Samsung keynote was presented by 6 to 8 Vice Presidents from Samsung (I lost count), and people from partner companies. Lack of one main presenter and trying to squeeze many unrelated products into one talk meant that I had no feeling of continuity I had watching re:Invent keynote.
This keynote also brought some privacy-related concerns, caused by Eric Edward Andersen, Vice President for Smart TV, presenting Smart TV SDK 5.0. He started his part of talk talking about emotional connection, about emotions related to interacting with content on TV screen. Then he presented new TV with quad-core CPU, which is apparently needed because “it’s (TV) is learning from your behaviour”. Do I really want for my TV to learn my behaviours? All the existing technologies assume that my taste is constant, and as soon as technology learns my behaviour and what I like it can start showing me what it suspects I like. But what about discovering new things? What about growing in life? YouTube tries to propose me some things it considers I might find interesting. One of the problems with it is that it tends to stick with some things I watched in the past. There was channel I was watching for some time and then stopped – but YouTube still puts it into proposals, after few months. At the same note, Google integration of services is really scary. I opened page about anime using Chrome (not my usual browser) and now YouTube proposes my anime to watch. OK, I might even find it interesting, but why it proposes those anime in italian?
Possible privacy violation was mentioned later, at 39:06. Andersen has shown some numbers for how long people are interacting with different applications on their smart TVs, for example how long Hulu or Netflix sessions are. I think the main idea was to show programmers that people are spending much time in front of TV, interacting with different applications and consuming content, so it would be wise to write software for smart TVs. But I had different feeling. Samsung having this data means that TV sends back information about usage to the mothership; Andersen mentioning how many people are “activating” their TVs seems to confirm this. LG was accused that their TVs are spying on users and sending data to the company; it looks like Samsung does something similar.

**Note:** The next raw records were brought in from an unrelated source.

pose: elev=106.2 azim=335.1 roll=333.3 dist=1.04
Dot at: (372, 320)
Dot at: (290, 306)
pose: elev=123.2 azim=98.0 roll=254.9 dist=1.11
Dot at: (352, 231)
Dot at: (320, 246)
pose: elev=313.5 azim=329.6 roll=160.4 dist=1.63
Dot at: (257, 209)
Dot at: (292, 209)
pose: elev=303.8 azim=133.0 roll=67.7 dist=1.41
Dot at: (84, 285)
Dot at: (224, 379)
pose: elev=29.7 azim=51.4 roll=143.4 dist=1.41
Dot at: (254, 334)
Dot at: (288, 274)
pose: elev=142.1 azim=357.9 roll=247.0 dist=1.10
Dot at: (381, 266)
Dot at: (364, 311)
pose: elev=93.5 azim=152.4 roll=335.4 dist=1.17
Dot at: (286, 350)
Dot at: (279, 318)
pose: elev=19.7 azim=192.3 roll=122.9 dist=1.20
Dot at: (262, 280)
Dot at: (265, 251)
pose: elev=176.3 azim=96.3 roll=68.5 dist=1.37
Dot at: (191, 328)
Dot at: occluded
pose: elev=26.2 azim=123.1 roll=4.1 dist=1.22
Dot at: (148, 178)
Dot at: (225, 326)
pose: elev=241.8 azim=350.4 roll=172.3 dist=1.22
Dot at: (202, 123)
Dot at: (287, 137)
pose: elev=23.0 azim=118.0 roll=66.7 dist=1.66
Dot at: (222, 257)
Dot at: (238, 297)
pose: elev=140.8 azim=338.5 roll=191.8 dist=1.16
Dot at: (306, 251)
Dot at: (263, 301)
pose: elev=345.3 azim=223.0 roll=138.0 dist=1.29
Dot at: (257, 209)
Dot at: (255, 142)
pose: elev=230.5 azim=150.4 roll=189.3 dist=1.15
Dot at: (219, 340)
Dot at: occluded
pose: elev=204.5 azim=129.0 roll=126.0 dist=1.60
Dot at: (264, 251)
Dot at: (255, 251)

After seeing this, I am left wondering what is the advantage of smart TV? Why would one want to buy such TV to have it spying all the time? Orwell described quite well modern “Smart TV” in novel 1984 – he called them telescreens. Only inner-party members were able to turn off telescreens, and even they could not be sure whether device is still spying on them.
Another part of the presentation was given by Injong Rhee, Senior Vice President for Enterprise Mobile Communication Business. He was talking about Samsung KNOX, solution to help with managing devices for companies needs. This part of the presentation starts at 1:15:37. Rhee describes history of making KNOX:
What I have done.. I took my team to the drawing board to start reengineering and redesigning security architecture of Android. That’s how Samsung KNOX is born.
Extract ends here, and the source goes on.